● **Requirement**: In the entries below, how many lines contain the string "variable"? Give the number by itself.

● **Information supplied**:

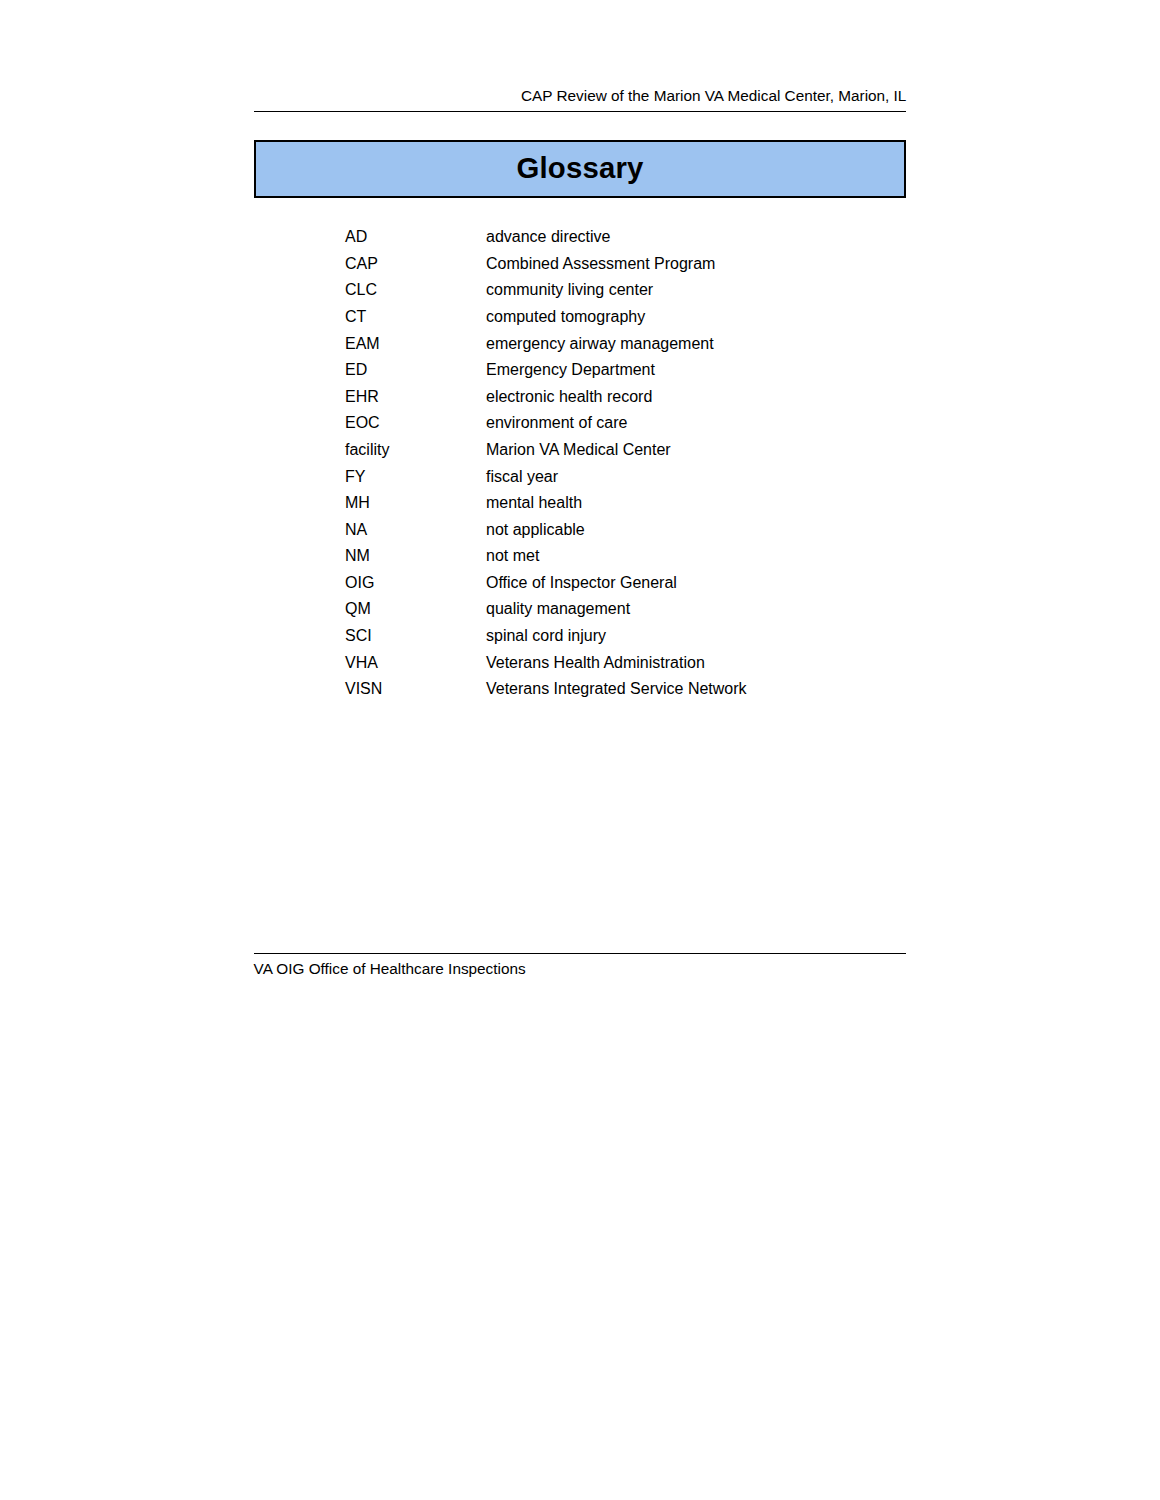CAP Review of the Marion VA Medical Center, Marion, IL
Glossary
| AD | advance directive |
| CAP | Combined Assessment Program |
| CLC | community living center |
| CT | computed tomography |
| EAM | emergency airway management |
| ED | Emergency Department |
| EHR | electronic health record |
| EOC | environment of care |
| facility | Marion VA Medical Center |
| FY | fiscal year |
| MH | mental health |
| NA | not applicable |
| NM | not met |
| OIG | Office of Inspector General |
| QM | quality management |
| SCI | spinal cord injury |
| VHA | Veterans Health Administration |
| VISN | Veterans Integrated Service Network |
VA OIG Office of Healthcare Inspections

---

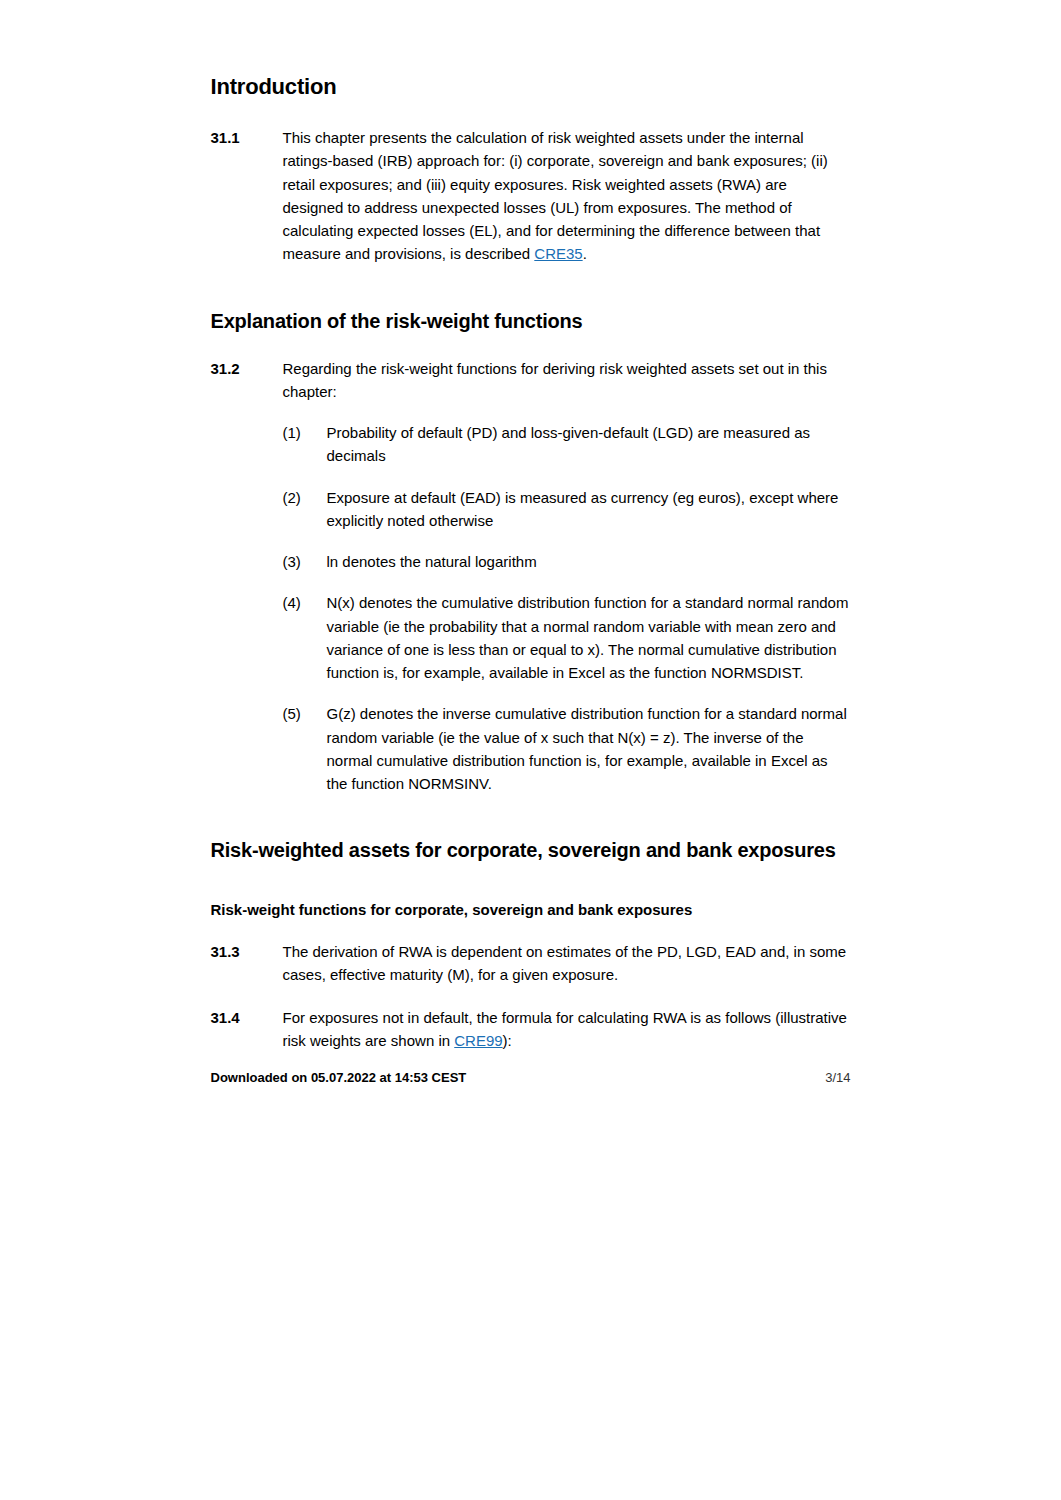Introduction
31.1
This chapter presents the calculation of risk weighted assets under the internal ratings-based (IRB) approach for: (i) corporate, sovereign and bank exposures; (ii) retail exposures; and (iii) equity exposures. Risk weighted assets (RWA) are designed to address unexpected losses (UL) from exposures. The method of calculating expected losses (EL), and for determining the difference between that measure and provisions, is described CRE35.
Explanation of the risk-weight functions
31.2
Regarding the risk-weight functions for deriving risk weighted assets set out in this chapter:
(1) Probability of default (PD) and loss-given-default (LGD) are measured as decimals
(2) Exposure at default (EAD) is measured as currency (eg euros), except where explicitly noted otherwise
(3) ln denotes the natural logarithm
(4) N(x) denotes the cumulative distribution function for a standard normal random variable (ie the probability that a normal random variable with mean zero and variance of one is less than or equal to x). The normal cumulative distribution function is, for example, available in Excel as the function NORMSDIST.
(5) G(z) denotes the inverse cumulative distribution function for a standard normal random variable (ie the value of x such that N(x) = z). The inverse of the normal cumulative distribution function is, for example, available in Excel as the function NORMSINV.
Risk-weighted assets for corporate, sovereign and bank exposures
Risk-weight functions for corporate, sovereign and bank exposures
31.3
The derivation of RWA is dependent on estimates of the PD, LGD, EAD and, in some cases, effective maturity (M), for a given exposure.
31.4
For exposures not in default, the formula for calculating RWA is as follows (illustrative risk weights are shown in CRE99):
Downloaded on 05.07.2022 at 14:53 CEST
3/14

● **Completed task**: 2